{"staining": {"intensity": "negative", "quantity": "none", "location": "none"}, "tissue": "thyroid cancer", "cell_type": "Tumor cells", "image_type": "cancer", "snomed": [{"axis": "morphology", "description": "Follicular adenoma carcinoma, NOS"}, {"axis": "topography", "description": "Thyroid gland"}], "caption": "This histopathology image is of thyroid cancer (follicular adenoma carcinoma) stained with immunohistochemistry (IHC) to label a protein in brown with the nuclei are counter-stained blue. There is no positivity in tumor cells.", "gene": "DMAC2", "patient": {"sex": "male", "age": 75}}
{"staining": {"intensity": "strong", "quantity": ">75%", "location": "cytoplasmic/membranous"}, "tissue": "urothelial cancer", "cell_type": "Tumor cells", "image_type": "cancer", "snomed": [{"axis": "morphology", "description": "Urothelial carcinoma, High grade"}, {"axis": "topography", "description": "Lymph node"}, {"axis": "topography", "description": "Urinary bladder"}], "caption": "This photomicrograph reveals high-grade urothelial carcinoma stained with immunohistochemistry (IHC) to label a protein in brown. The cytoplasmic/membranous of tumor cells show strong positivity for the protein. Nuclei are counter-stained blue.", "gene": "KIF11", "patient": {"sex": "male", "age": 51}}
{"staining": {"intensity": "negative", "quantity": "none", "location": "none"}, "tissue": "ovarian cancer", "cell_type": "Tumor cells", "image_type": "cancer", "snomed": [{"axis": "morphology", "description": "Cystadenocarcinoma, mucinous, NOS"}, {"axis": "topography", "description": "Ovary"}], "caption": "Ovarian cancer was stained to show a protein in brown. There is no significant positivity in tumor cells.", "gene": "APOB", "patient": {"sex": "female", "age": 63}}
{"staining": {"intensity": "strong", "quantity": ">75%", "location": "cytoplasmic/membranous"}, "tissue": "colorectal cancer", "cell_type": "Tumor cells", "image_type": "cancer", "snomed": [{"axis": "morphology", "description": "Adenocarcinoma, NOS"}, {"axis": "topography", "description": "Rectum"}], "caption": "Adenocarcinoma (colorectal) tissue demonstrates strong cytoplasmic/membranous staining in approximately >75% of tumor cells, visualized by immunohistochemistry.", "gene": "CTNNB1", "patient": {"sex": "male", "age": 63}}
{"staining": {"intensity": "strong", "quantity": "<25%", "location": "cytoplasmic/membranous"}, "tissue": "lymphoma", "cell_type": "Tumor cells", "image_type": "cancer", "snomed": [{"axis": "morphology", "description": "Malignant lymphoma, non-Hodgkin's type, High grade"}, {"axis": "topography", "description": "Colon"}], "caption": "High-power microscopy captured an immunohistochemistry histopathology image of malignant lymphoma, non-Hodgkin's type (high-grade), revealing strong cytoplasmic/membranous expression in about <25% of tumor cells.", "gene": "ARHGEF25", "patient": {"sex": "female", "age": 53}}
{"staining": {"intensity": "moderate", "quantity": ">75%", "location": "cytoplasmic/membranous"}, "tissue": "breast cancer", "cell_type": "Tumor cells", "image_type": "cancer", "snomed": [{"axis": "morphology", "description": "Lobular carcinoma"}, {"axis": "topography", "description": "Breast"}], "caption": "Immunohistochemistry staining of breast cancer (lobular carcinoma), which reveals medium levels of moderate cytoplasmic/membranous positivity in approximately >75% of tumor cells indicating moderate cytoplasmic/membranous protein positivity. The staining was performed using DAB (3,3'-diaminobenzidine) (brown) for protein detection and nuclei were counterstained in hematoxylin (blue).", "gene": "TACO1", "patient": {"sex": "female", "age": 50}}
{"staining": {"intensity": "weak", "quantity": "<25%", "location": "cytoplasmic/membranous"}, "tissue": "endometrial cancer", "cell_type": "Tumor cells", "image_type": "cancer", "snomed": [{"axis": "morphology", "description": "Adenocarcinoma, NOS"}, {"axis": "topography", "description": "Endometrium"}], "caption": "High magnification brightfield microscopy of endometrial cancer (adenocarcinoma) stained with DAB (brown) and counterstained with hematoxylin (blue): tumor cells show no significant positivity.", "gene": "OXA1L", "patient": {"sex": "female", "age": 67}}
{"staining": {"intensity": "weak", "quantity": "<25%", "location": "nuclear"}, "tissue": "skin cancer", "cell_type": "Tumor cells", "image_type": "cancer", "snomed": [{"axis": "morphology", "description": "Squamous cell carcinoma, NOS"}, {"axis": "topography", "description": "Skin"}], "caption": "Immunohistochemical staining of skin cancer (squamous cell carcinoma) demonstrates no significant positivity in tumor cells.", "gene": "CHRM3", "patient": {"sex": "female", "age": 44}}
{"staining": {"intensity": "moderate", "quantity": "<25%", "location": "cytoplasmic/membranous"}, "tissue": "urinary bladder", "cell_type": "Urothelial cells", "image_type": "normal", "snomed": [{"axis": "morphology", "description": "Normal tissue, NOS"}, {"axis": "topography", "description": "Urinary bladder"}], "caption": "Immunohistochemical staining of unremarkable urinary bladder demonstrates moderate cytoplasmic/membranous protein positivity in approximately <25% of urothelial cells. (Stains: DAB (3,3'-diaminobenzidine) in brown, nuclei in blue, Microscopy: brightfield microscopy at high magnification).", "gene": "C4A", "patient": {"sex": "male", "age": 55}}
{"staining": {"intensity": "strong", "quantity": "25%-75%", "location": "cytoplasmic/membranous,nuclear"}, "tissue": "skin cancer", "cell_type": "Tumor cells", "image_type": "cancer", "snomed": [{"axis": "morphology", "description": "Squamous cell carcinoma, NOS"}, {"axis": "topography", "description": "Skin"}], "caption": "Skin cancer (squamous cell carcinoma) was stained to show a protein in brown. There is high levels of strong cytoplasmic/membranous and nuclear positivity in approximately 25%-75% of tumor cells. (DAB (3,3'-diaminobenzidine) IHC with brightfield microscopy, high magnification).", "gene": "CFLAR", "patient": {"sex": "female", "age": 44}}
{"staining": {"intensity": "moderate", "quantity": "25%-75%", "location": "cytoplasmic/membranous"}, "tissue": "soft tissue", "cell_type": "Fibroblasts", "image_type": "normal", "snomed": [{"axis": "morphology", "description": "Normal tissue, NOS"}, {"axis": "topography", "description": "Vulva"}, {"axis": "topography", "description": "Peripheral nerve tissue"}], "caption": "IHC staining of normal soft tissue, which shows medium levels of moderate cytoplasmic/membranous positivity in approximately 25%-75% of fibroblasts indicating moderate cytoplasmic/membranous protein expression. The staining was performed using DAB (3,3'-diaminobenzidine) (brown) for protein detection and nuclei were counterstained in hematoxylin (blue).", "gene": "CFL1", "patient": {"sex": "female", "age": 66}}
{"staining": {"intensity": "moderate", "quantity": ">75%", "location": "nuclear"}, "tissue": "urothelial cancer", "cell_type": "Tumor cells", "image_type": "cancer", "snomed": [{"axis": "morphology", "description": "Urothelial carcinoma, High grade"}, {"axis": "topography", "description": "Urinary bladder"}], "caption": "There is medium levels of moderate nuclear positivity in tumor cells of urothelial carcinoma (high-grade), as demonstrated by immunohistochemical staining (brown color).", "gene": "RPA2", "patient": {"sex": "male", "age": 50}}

------------------------------------------------

### PROBLEM:
Please repeat all the records above exactly as they appear.

### RESPONSE TO THIS TASK:
{"staining": {"intensity": "negative", "quantity": "none", "location": "none"}, "tissue": "thyroid cancer", "cell_type": "Tumor cells", "image_type": "cancer", "snomed": [{"axis": "morphology", "description": "Follicular adenoma carcinoma, NOS"}, {"axis": "topography", "description": "Thyroid gland"}], "caption": "This histopathology image is of thyroid cancer (follicular adenoma carcinoma) stained with immunohistochemistry (IHC) to label a protein in brown with the nuclei are counter-stained blue. There is no positivity in tumor cells.", "gene": "DMAC2", "patient": {"sex": "male", "age": 75}}
{"staining": {"intensity": "strong", "quantity": ">75%", "location": "cytoplasmic/membranous"}, "tissue": "urothelial cancer", "cell_type": "Tumor cells", "image_type": "cancer", "snomed": [{"axis": "morphology", "description": "Urothelial carcinoma, High grade"}, {"axis": "topography", "description": "Lymph node"}, {"axis": "topography", "description": "Urinary bladder"}], "caption": "This photomicrograph reveals high-grade urothelial carcinoma stained with immunohistochemistry (IHC) to label a protein in brown. The cytoplasmic/membranous of tumor cells show strong positivity for the protein. Nuclei are counter-stained blue.", "gene": "KIF11", "patient": {"sex": "male", "age": 51}}
{"staining": {"intensity": "negative", "quantity": "none", "location": "none"}, "tissue": "ovarian cancer", "cell_type": "Tumor cells", "image_type": "cancer", "snomed": [{"axis": "morphology", "description": "Cystadenocarcinoma, mucinous, NOS"}, {"axis": "topography", "description": "Ovary"}], "caption": "Ovarian cancer was stained to show a protein in brown. There is no significant positivity in tumor cells.", "gene": "APOB", "patient": {"sex": "female", "age": 63}}
{"staining": {"intensity": "strong", "quantity": ">75%", "location": "cytoplasmic/membranous"}, "tissue": "colorectal cancer", "cell_type": "Tumor cells", "image_type": "cancer", "snomed": [{"axis": "morphology", "description": "Adenocarcinoma, NOS"}, {"axis": "topography", "description": "Rectum"}], "caption": "Adenocarcinoma (colorectal) tissue demonstrates strong cytoplasmic/membranous staining in approximately >75% of tumor cells, visualized by immunohistochemistry.", "gene": "CTNNB1", "patient": {"sex": "male", "age": 63}}
{"staining": {"intensity": "strong", "quantity": "<25%", "location": "cytoplasmic/membranous"}, "tissue": "lymphoma", "cell_type": "Tumor cells", "image_type": "cancer", "snomed": [{"axis": "morphology", "description": "Malignant lymphoma, non-Hodgkin's type, High grade"}, {"axis": "topography", "description": "Colon"}], "caption": "High-power microscopy captured an immunohistochemistry histopathology image of malignant lymphoma, non-Hodgkin's type (high-grade), revealing strong cytoplasmic/membranous expression in about <25% of tumor cells.", "gene": "ARHGEF25", "patient": {"sex": "female", "age": 53}}
{"staining": {"intensity": "moderate", "quantity": ">75%", "location": "cytoplasmic/membranous"}, "tissue": "breast cancer", "cell_type": "Tumor cells", "image_type": "cancer", "snomed": [{"axis": "morphology", "description": "Lobular carcinoma"}, {"axis": "topography", "description": "Breast"}], "caption": "Immunohistochemistry staining of breast cancer (lobular carcinoma), which reveals medium levels of moderate cytoplasmic/membranous positivity in approximately >75% of tumor cells indicating moderate cytoplasmic/membranous protein positivity. The staining was performed using DAB (3,3'-diaminobenzidine) (brown) for protein detection and nuclei were counterstained in hematoxylin (blue).", "gene": "TACO1", "patient": {"sex": "female", "age": 50}}
{"staining": {"intensity": "weak", "quantity": "<25%", "location": "cytoplasmic/membranous"}, "tissue": "endometrial cancer", "cell_type": "Tumor cells", "image_type": "cancer", "snomed": [{"axis": "morphology", "description": "Adenocarcinoma, NOS"}, {"axis": "topography", "description": "Endometrium"}], "caption": "High magnification brightfield microscopy of endometrial cancer (adenocarcinoma) stained with DAB (brown) and counterstained with hematoxylin (blue): tumor cells show no significant positivity.", "gene": "OXA1L", "patient": {"sex": "female", "age": 67}}
{"staining": {"intensity": "weak", "quantity": "<25%", "location": "nuclear"}, "tissue": "skin cancer", "cell_type": "Tumor cells", "image_type": "cancer", "snomed": [{"axis": "morphology", "description": "Squamous cell carcinoma, NOS"}, {"axis": "topography", "description": "Skin"}], "caption": "Immunohistochemical staining of skin cancer (squamous cell carcinoma) demonstrates no significant positivity in tumor cells.", "gene": "CHRM3", "patient": {"sex": "female", "age": 44}}
{"staining": {"intensity": "moderate", "quantity": "<25%", "location": "cytoplasmic/membranous"}, "tissue": "urinary bladder", "cell_type": "Urothelial cells", "image_type": "normal", "snomed": [{"axis": "morphology", "description": "Normal tissue, NOS"}, {"axis": "topography", "description": "Urinary bladder"}], "caption": "Immunohistochemical staining of unremarkable urinary bladder demonstrates moderate cytoplasmic/membranous protein positivity in approximately <25% of urothelial cells. (Stains: DAB (3,3'-diaminobenzidine) in brown, nuclei in blue, Microscopy: brightfield microscopy at high magnification).", "gene": "C4A", "patient": {"sex": "male", "age": 55}}
{"staining": {"intensity": "strong", "quantity": "25%-75%", "location": "cytoplasmic/membranous,nuclear"}, "tissue": "skin cancer", "cell_type": "Tumor cells", "image_type": "cancer", "snomed": [{"axis": "morphology", "description": "Squamous cell carcinoma, NOS"}, {"axis": "topography", "description": "Skin"}], "caption": "Skin cancer (squamous cell carcinoma) was stained to show a protein in brown. There is high levels of strong cytoplasmic/membranous and nuclear positivity in approximately 25%-75% of tumor cells. (DAB (3,3'-diaminobenzidine) IHC with brightfield microscopy, high magnification).", "gene": "CFLAR", "patient": {"sex": "female", "age": 44}}
{"staining": {"intensity": "moderate", "quantity": "25%-75%", "location": "cytoplasmic/membranous"}, "tissue": "soft tissue", "cell_type": "Fibroblasts", "image_type": "normal", "snomed": [{"axis": "morphology", "description": "Normal tissue, NOS"}, {"axis": "topography", "description": "Vulva"}, {"axis": "topography", "description": "Peripheral nerve tissue"}], "caption": "IHC staining of normal soft tissue, which shows medium levels of moderate cytoplasmic/membranous positivity in approximately 25%-75% of fibroblasts indicating moderate cytoplasmic/membranous protein expression. The staining was performed using DAB (3,3'-diaminobenzidine) (brown) for protein detection and nuclei were counterstained in hematoxylin (blue).", "gene": "CFL1", "patient": {"sex": "female", "age": 66}}
{"staining": {"intensity": "moderate", "quantity": ">75%", "location": "nuclear"}, "tissue": "urothelial cancer", "cell_type": "Tumor cells", "image_type": "cancer", "snomed": [{"axis": "morphology", "description": "Urothelial carcinoma, High grade"}, {"axis": "topography", "description": "Urinary bladder"}], "caption": "There is medium levels of moderate nuclear positivity in tumor cells of urothelial carcinoma (high-grade), as demonstrated by immunohistochemical staining (brown color).", "gene": "RPA2", "patient": {"sex": "male", "age": 50}}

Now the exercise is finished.